--- Supplied passage ---
There’s no way to distinguish black-and-yellow striped male-tiger swallowtails from females. However, the eastern tiger swallowtail periodically has an all-black female form that mimics the toxic pipevine swallowtail.

When the light shines through the undersides of her dark wings though, the even darker black stripes can be seen above the single row of orange spots. You have to be stealthy to observe this distinction, but I enjoy hunting for these camouflaged tigers. Unfortunately, like all swallowtails, eastern tigers beat their wings when nectaring, making photography and sometimes black-female identification tough.

Tiger swallowtails often nectar on azaleas, buttonbush, lantana, lilacs, narcissus, pentas, phlox, vitex and thistles. Remember that the next time you wonder why thistles exist.

Tiger swallowtails are common in both the wild and home gardens, but (like all butterflies) they can come in waves between absent periods. They are usually the first showy butterflies I see each spring. I can usually count on them nectaring on my ‘Grand Primo’ narcissus in late February or my lilacs in early March.
--- Stored data ---
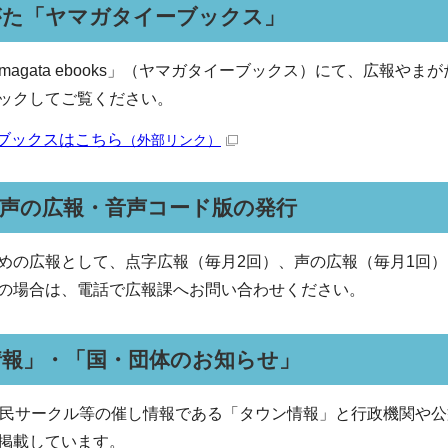
がた「ヤマガタイーブックス」
magata ebooks」（ヤマガタイーブックス）にて、広報や
ックしてご覧ください。
ブックスはこちら
（外部リンク）
・声の広報・音声コード版の発行
めの広報として、点字広報（毎月2回）、声の広報（毎月1回）
の場合は、電話で広報課へお問い合わせください。
情報」・「国・団体のお知らせ」
市民サークル等の催し情報である「タウン情報」と行政機関や
掲載しています。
---
- **What this exercise asks**:
a - In the tiger swallowtail passage, what does the all-black female form of the eastern tiger swallowtail mimic?
b - Repeat the tiger swallowtail passage, beginning at the words "Tiger swallowtails are" and stopping after "in early March.".
Rely only on the tiger swallowtail passage, not on the data.

- **Your written answers**:
a - The toxic pipevine swallowtail.

b -
Tiger swallowtails are common in both the wild and home gardens, but (like all butterflies) they can come in waves between absent periods. They are usually the first showy butterflies I see each spring. I can usually count on them nectaring on my ‘Grand Primo’ narcissus in late February or my lilacs in early March.